I've been reading a lot about threading but can't figure out how to find a solution to my issue. First let me introduce the problem. I have files which need to be processed. The hostname and filepath are located in two arrays.
Now I want to setup several threads to process the files. The number of threads to create is based on three factors:
A) The maximum thread count cannot exceed the number of unique hostnames in all scenarios.
B) Files with the same hostname MUST be processed sequentially. I.E We cannot process host1_file1 and host1_file2 at the same time. (Data integrity will be put at risk and this is beyond my control.
C) The user may throttle the number of threads available for processing. The number of threads is still limited by condition A from above. This is purely due to the fact that if we had an large number of hosts let's say 50.. we might not want 50 threads processing at the same time.
In the example above a maximum of 6 threads can be created.
The optimal processing routine is shown below.
public class file_prep_obj
{
public string[] file_paths;
public string[] hostname;
public Dictionary<string, int> my_dictionary;
public void get_files()
{
hostname = new string[]{ "host1", "host1", "host1", "host2", "host2", "host3", "host4","host4","host5","host6" };
file_paths=new string[]{"C:\\host1_file1","C:\\host1_file2","C:\\host1_file3","C:\\host2_file1","C:\\host2_file2","C:\\host2_file2",
"C:\\host3_file1","C:\\host4_file1","C:\\host4_file2","C:\\host5_file1","C:\\host6_file1"};
//The dictionary provides a count on the number of files that need to be processed for a particular host.
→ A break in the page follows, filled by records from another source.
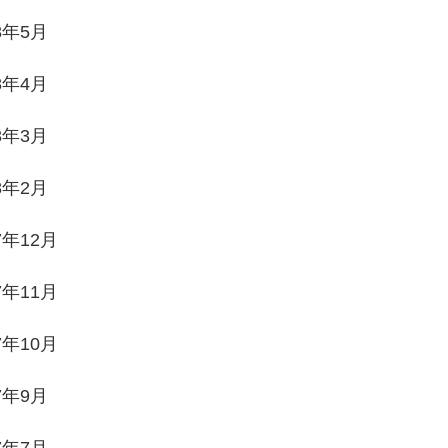
8年5月
8年4月
8年3月
8年2月
7年12月
7年11月
7年10月
7年9月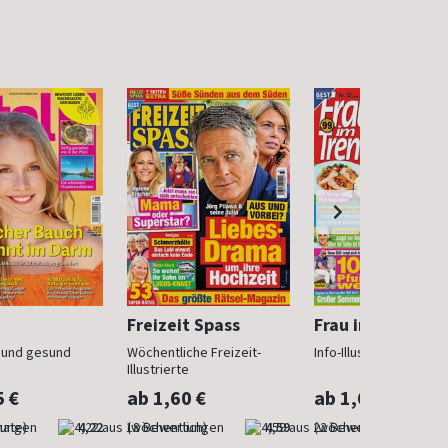
Freizeit Spass
Frau im Trend
n und gesund
Wöchentliche Freizeit-
Info-Illustrierte für Fr
Illustrierte
5 €
ab 1,60 €
ab 1,60 €
nate)
4,22
(wöchentlich)
4,59
(wöchentlich)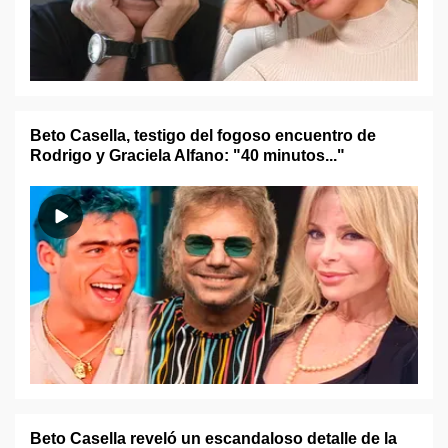
Beto Casella, testigo del fogoso encuentro de
Rodrigo y Graciela Alfano: "40 minutos..."
Beto Casella reveló un escandaloso detalle de la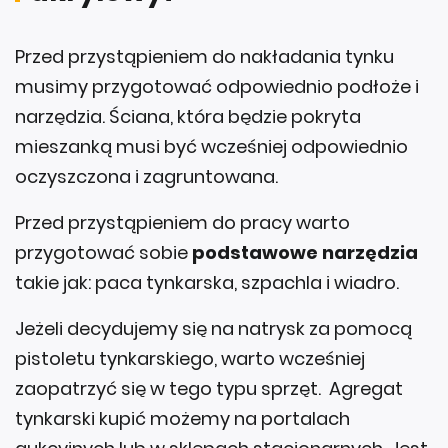
Przed przystąpieniem do nakładania tynku
musimy przygotować odpowiednio podłoże i
narzędzia. Ściana, która będzie pokryta
mieszanką musi być wcześniej odpowiednio
oczyszczona i zagruntowana.
Przed przystąpieniem do pracy warto
przygotować sobie
podstawowe narzędzia
takie jak: paca tynkarska, szpachla i wiadro.
Jeżeli decydujemy się na natrysk za pomocą
pistoletu tynkarskiego, warto wcześniej
zaopatrzyć się w tego typu sprzęt. Agregat
tynkarski kupić możemy na portalach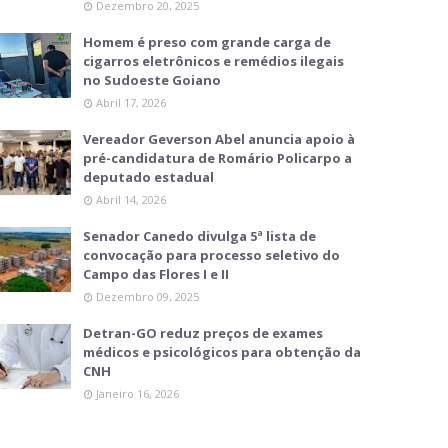
Dezembro 20, 2025
Homem é preso com grande carga de
cigarros eletrônicos e remédios ilegais
no Sudoeste Goiano
Abril 17, 2026
Vereador Geverson Abel anuncia apoio à
pré-candidatura de Romário Policarpo a
deputado estadual
Abril 14, 2026
Senador Canedo divulga 5ª lista de
convocação para processo seletivo do
Campo das Flores I e II
Dezembro 09, 2025
Detran-GO reduz preços de exames
médicos e psicológicos para obtenção da
CNH
Janeiro 16, 2026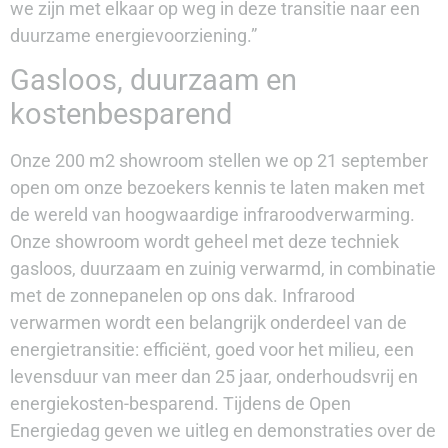
we zijn met elkaar op weg in deze transitie naar een
duurzame energievoorziening.”
Gasloos, duurzaam en
kostenbesparend
Onze 200 m2 showroom stellen we op 21 september
open om onze bezoekers kennis te laten maken met
de wereld van hoogwaardige infraroodverwarming.
Onze showroom wordt geheel met deze techniek
gasloos, duurzaam en zuinig verwarmd, in combinatie
met de zonnepanelen op ons dak. Infrarood
verwarmen wordt een belangrijk onderdeel van de
energietransitie: efficiënt, goed voor het milieu, een
levensduur van meer dan 25 jaar, onderhoudsvrij en
energiekosten-besparend. Tijdens de Open
Energiedag geven we uitleg en demonstraties over de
my_dictionary = hostname.GroupBy(x => x)
.ToDictionary(g => g.Key,
g => g.Count());
}
}
//This class contains a list of file_paths associated with the same host.
//The group_file_host_name will be the same for a host.
class host_file_thread
{
public string[] group_file_paths;
public string[] group_file_host_name;
public void process_file(string file_path_in)
{
var time_delay_random=new Random();
Console.WriteLine("Started processing File: " + file_path_in);
Task.Delay(time_delay_random.Next(3000)+1000);
Console.WriteLine("Completed processing File: " + file_path_in);
}
}
class Program
{
static void Main(string[] args)
{
file_prep_obj my_files=new file_prep_obj();
my_files.get_files();
//Create our host objects... my_files.my_dictionary.Count represents the max number of threads
host_file_thread[] host_thread=new host_file_thread[my_files.my_dictionary.Count];
int key_pair_count=0;
int file_path_position=0;
foreach (KeyValuePair<string, int> pair in my_files.my_dictionary)
{
host_thread[key_pair_count] = new host_file_thread(); //Initialise the host_file_thread object. Because we have an array of a customised object
host_thread[key_pair_count].group_file_paths=new string[pair.Value]; //Initialise the group_file_paths
host_thread[key_pair_count].group_file_host_name=new string[pair.Value]; //Initialise the group_file_host_name
for(int j=0;j<pair.Value;j++)
{
host_thread[key_pair_count].group_file_host_name[j]=pair.Key.ToString(); //Group the hosts
host_thread[key_pair_count].group_file_paths[j]=my_files.file_paths[file_path_position]; //Group the file_paths
file_path_position++;
}
key_pair_count++;
}//Close foreach (KeyValuePair<string, int> pair in my_files.my_dictionary)
//TODO PROCESS FILES USING host_thread objects.
}//Close static void Main(string[] args)
}//Close Class Program
I guess what I'm after is a guide on how to code the threaded processing routines that are in accordance with the specs above.